Japans Klimaanlage für den Büstenhalter

Es war das, was sich die Japaner seit der Katastrophe von Fukushima im März 2011 gewünscht hatten und was sie nun am vergangenen Wochenende zu Freudenfeiern hinriss: die vorläufige Abschaltung des letzten ans Netz angeschlossenen Atomkraftwerks auf japanischem Boden. Nach dem nuklearen Unglück im Kraftwerk von Fukushima vor über einem Jahr hatte die Regierung angeordnet, alle Kraftwerke überprüfen zu lassen. Die gut fünfzig Reaktoren, die überall in Japan verstreut liegen, müssen sich Stresstests aussetzen und Wartungen unterziehen lassen.
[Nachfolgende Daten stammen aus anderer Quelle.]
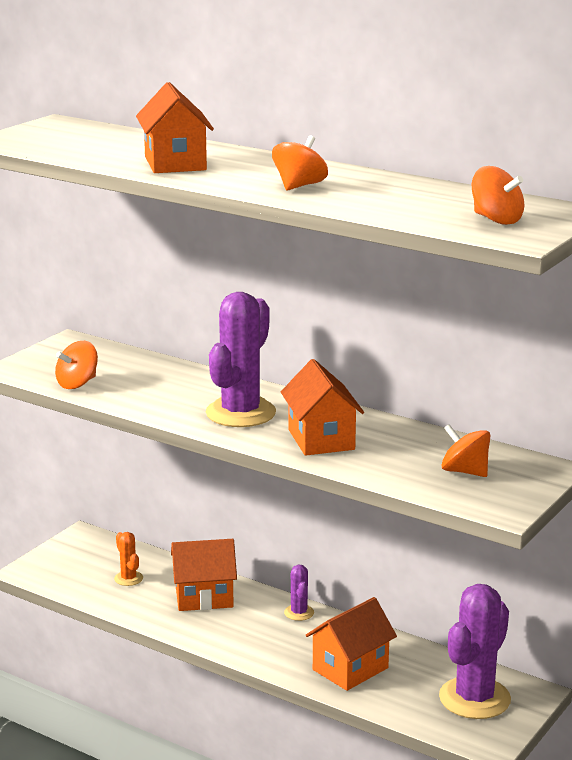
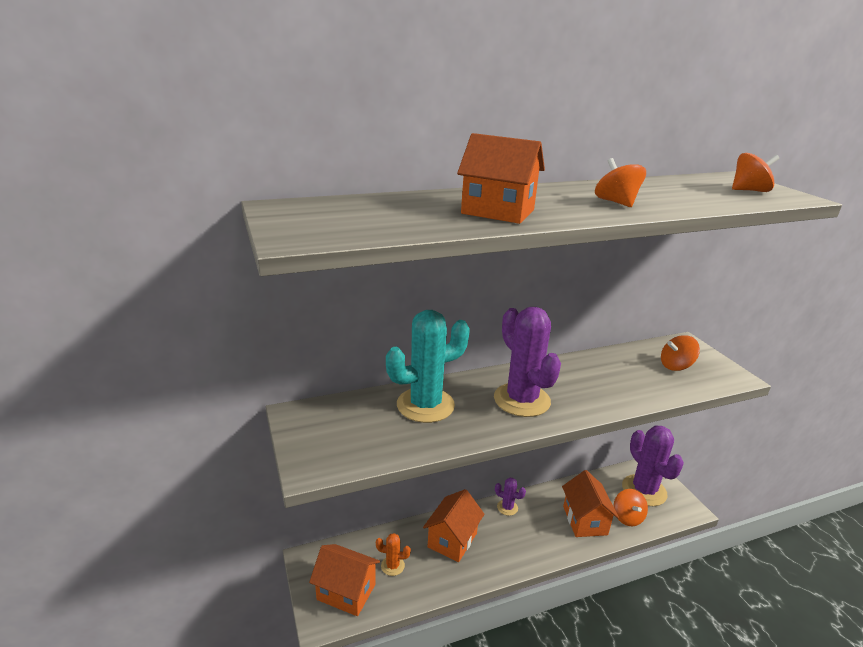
camera: 55 degrees left, 5 degrees up
(77, 384) = (386, 447): orange spinning top -> orange spinning top (627, 517)
(162, 379) = (425, 405): none -> turquoise cactus
(321, 439) = (593, 390): orange house -> orange house (346, 592)

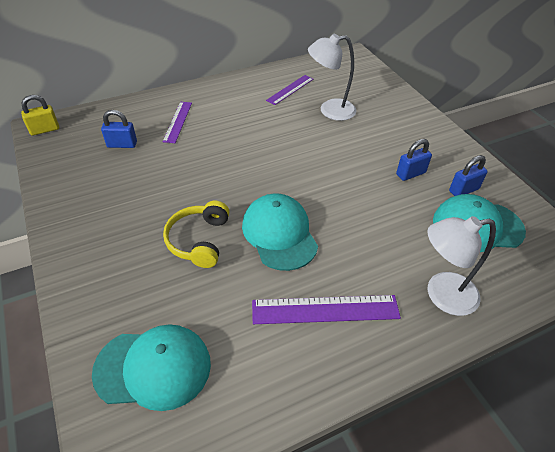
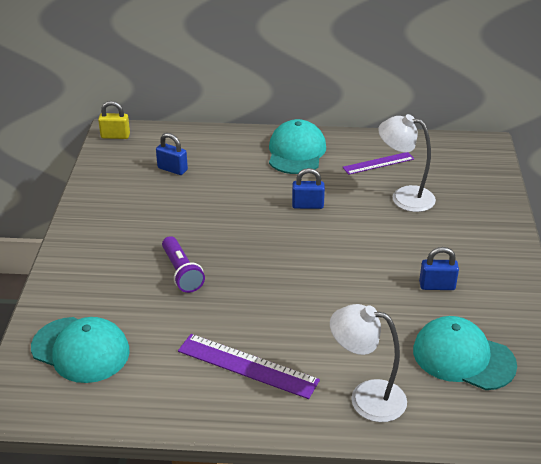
camera: 30 degrees right, 10 degrees down
(177, 121) = (238, 163): purple ruler -> none
(199, 240) = (181, 272): yellow headphones -> purple flashlight
(279, 234) = (256, 292): turquoise cap -> turquoise cap (296, 152)
(463, 190) = (482, 320): blue padlock -> blue padlock (307, 205)

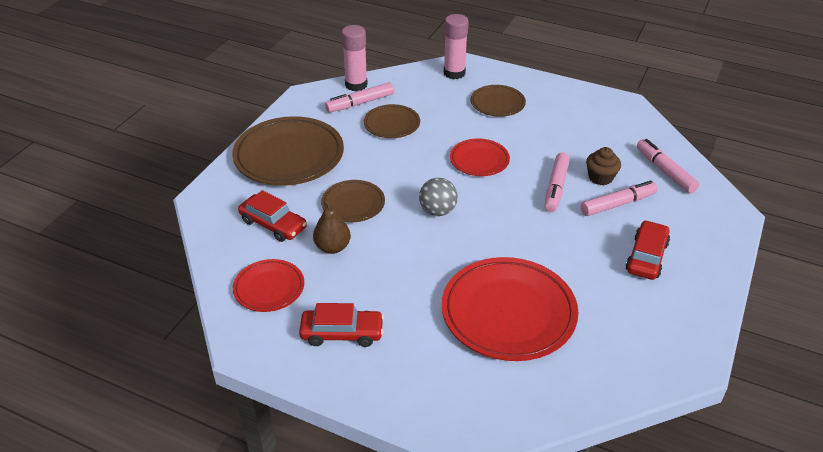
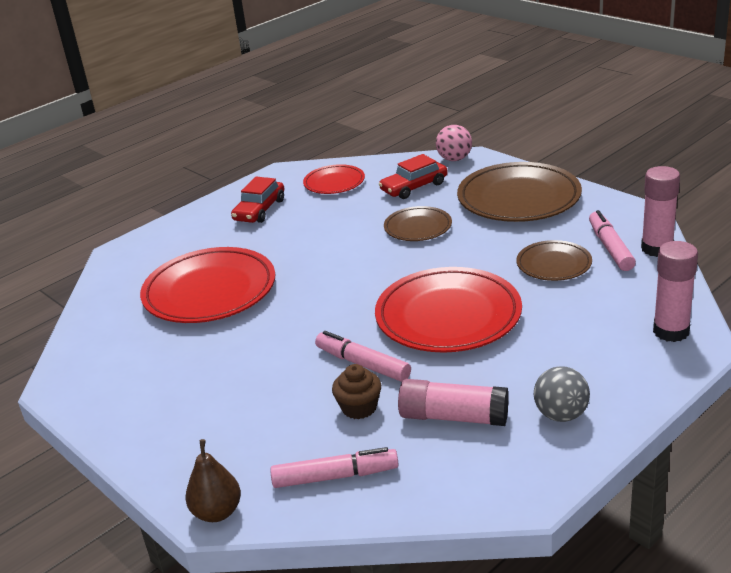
camera: 115 degrees right, 10 degrees down
(208, 209) = (454, 159): none -> pink ball
(332, 247) = (362, 213): brown pear -> brown pear (217, 512)
(437, 211) = (375, 274): grey ball -> grey ball (561, 415)
(479, 160) = (448, 316): red plate -> red plate, size x1.85
(497, 103) = (573, 356): brown plate -> none
(583, 137) = (454, 417): none -> pink glue stick
(617, 204) = (301, 407): pink marker -> none
(646, 257) = (203, 401): red car -> none

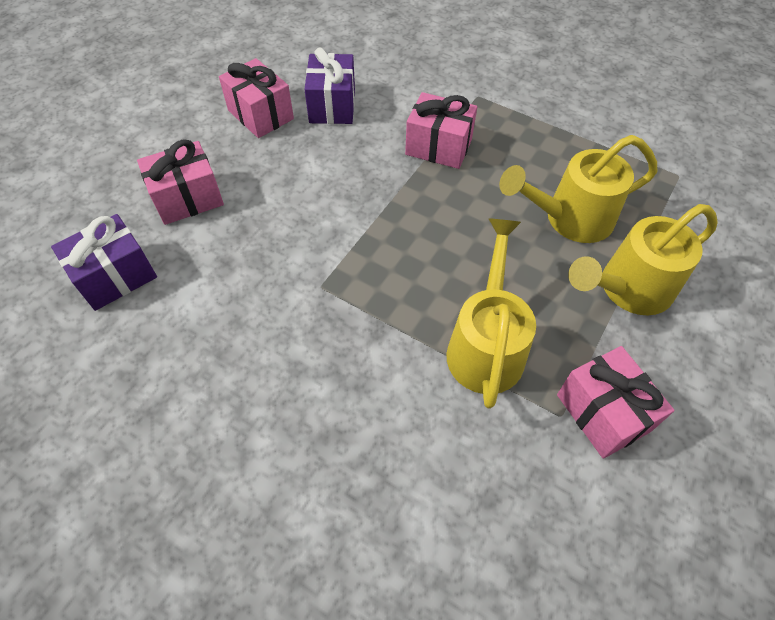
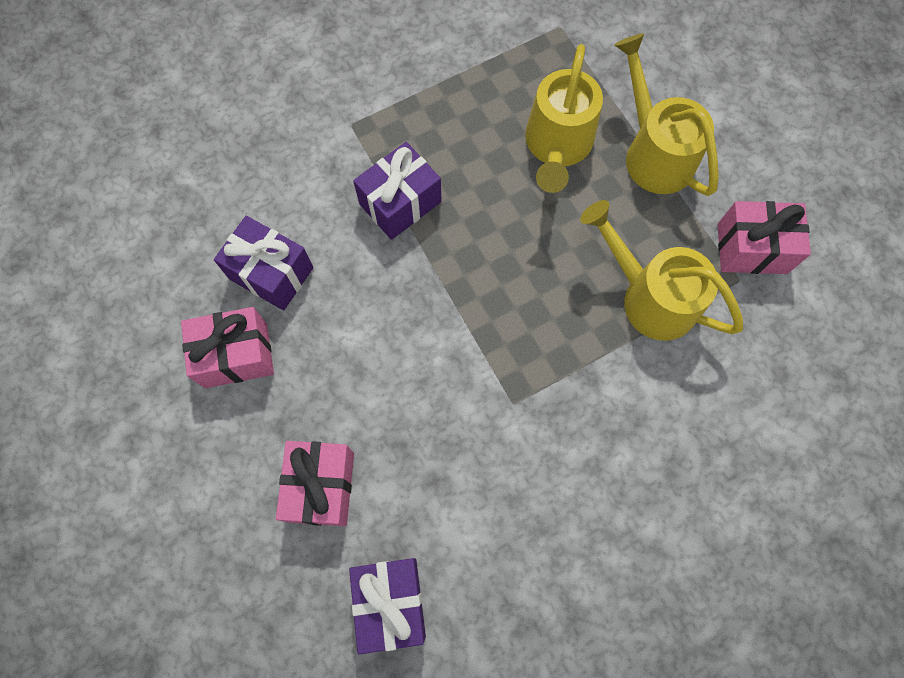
camera: 60 degrees left, 15 degrees up
(438, 147) = (400, 203): pink gift -> purple gift
(628, 289) = (654, 152): yellow watering can -> yellow watering can turned 150 degrees clockwise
Bisher hat es noch keines der Kraftwerke geschafft, wieder ans Netz angeschlossen zu werden und nun ist Japan plötzlich nach dem Abschalten des letzten Reaktors zu einem atomfreien Land geworden.

Die Bevölkerung ist davon begeistert, nicht nur für den Moment atomfrei zu sein, sondern dies auch zu bleiben. Dass es so zu extremer Stromknappheit kommen könnte, scheint hier niemanden so richtig zu stören. Die großen Leuchtreklamen von Tokyo blitzen trotzdem die ganze Nacht weiter in den verschiedensten Farben. Dass die Japaner aber gerade bei großer Hitze im Sommer oder heftiger Kälte im Winter mit Stromausfällen rechnen müssen, ist bereits klar, denn wenn Heizungen oder Klimaanlagen überstrapaziert werden, wird der Atomstrom in jedem Fall fehlen. Scheinbar ist man in Japan jedoch noch so verzückt von der Idee, in Zukunft komplett ohne die Bedrohung der Atomreaktoren leben zu können, dass dies eher mit Humor genommen wird.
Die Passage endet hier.